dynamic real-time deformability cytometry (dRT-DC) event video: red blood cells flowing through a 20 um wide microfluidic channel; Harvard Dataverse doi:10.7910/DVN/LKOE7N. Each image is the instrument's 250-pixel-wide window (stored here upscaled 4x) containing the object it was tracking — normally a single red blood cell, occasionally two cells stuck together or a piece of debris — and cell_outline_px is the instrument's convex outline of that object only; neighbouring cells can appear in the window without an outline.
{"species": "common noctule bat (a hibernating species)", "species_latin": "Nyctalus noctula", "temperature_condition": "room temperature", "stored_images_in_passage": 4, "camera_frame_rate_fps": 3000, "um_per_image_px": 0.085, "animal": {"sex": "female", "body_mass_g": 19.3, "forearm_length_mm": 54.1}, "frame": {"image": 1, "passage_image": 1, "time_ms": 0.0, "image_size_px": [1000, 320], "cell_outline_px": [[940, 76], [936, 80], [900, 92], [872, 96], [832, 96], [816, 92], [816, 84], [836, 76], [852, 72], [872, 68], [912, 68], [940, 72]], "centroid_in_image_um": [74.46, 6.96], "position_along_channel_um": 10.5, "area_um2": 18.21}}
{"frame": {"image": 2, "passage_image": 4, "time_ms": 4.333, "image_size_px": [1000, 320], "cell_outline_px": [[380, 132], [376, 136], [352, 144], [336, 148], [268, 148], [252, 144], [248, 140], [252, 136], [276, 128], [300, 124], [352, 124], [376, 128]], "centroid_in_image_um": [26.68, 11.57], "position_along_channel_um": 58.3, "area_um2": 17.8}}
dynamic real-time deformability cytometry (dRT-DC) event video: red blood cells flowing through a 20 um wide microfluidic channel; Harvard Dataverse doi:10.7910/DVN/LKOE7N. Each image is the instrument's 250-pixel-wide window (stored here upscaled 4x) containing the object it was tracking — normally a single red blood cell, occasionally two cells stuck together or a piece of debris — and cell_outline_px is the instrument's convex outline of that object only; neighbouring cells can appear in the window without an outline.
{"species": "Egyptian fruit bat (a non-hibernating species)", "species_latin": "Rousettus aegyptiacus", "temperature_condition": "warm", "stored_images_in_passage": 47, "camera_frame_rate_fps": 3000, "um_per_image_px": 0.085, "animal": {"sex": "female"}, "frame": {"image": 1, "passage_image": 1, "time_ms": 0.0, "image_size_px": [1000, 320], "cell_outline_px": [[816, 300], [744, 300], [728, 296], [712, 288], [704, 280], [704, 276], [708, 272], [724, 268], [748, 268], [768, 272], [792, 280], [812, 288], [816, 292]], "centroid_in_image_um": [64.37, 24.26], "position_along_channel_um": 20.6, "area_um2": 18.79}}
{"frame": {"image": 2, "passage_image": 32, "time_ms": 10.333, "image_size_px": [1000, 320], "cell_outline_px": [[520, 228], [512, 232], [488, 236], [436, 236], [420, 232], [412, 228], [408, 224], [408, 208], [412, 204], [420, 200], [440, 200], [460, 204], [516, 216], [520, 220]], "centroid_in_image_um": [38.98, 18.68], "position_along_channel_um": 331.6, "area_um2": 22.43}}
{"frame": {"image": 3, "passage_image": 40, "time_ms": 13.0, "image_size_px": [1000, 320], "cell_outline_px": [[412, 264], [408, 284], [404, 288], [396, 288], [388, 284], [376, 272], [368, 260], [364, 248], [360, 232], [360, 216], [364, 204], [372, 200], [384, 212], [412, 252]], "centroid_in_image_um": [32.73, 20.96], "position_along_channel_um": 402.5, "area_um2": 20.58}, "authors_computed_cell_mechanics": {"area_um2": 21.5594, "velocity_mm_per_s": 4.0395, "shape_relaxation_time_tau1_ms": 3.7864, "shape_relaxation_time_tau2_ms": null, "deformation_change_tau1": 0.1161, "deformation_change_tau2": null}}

────────────────────────────────────────

▸ Goal of the exercise: Transcribe each entry precisely, missing none.

▸ Result for this exercise:
dynamic real-time deformability cytometry (dRT-DC) event video: red blood cells flowing through a 20 um wide microfluidic channel; Harvard Dataverse doi:10.7910/DVN/LKOE7N. Each image is the instrument's 250-pixel-wide window (stored here upscaled 4x) containing the object it was tracking — normally a single red blood cell, occasionally two cells stuck together or a piece of debris — and cell_outline_px is the instrument's convex outline of that object only; neighbouring cells can appear in the window without an outline.
{"species": "common noctule bat (a hibernating species)", "species_latin": "Nyctalus noctula", "temperature_condition": "room temperature", "stored_images_in_passage": 4, "camera_frame_rate_fps": 3000, "um_per_image_px": 0.085, "animal": {"sex": "female", "body_mass_g": 19.3, "forearm_length_mm": 54.1}, "frame": {"image": 1, "passage_image": 1, "time_ms": 0.0, "image_size_px": [1000, 320], "cell_outline_px": [[940, 76], [936, 80], [900, 92], [872, 96], [832, 96], [816, 92], [816, 84], [836, 76], [852, 72], [872, 68], [912, 68], [940, 72]], "centroid_in_image_um": [74.46, 6.96], "position_along_channel_um": 10.5, "area_um2": 18.21}}
{"frame": {"image": 2, "passage_image": 4, "time_ms": 4.333, "image_size_px": [1000, 320], "cell_outline_px": [[380, 132], [376, 136], [352, 144], [336, 148], [268, 148], [252, 144], [248, 140], [252, 136], [276, 128], [300, 124], [352, 124], [376, 128]], "centroid_in_image_um": [26.68, 11.57], "position_along_channel_um": 58.3, "area_um2": 17.8}}
dynamic real-time deformability cytometry (dRT-DC) event video: red blood cells flowing through a 20 um wide microfluidic channel; Harvard Dataverse doi:10.7910/DVN/LKOE7N. Each image is the instrument's 250-pixel-wide window (stored here upscaled 4x) containing the object it was tracking — normally a single red blood cell, occasionally two cells stuck together or a piece of debris — and cell_outline_px is the instrument's convex outline of that object only; neighbouring cells can appear in the window without an outline.
{"species": "Egyptian fruit bat (a non-hibernating species)", "species_latin": "Rousettus aegyptiacus", "temperature_condition": "warm", "stored_images_in_passage": 47, "camera_frame_rate_fps": 3000, "um_per_image_px": 0.085, "animal": {"sex": "female"}, "frame": {"image": 1, "passage_image": 1, "time_ms": 0.0, "image_size_px": [1000, 320], "cell_outline_px": [[816, 300], [744, 300], [728, 296], [712, 288], [704, 280], [704, 276], [708, 272], [724, 268], [748, 268], [768, 272], [792, 280], [812, 288], [816, 292]], "centroid_in_image_um": [64.37, 24.26], "position_along_channel_um": 20.6, "area_um2": 18.79}}
{"frame": {"image": 2, "passage_image": 32, "time_ms": 10.333, "image_size_px": [1000, 320], "cell_outline_px": [[520, 228], [512, 232], [488, 236], [436, 236], [420, 232], [412, 228], [408, 224], [408, 208], [412, 204], [420, 200], [440, 200], [460, 204], [516, 216], [520, 220]], "centroid_in_image_um": [38.98, 18.68], "position_along_channel_um": 331.6, "area_um2": 22.43}}
{"frame": {"image": 3, "passage_image": 40, "time_ms": 13.0, "image_size_px": [1000, 320], "cell_outline_px": [[412, 264], [408, 284], [404, 288], [396, 288], [388, 284], [376, 272], [368, 260], [364, 248], [360, 232], [360, 216], [364, 204], [372, 200], [384, 212], [412, 252]], "centroid_in_image_um": [32.73, 20.96], "position_along_channel_um": 402.5, "area_um2": 20.58}, "authors_computed_cell_mechanics": {"area_um2": 21.5594, "velocity_mm_per_s": 4.0395, "shape_relaxation_time_tau1_ms": 3.7864, "shape_relaxation_time_tau2_ms": null, "deformation_change_tau1": 0.1161, "deformation_change_tau2": null}}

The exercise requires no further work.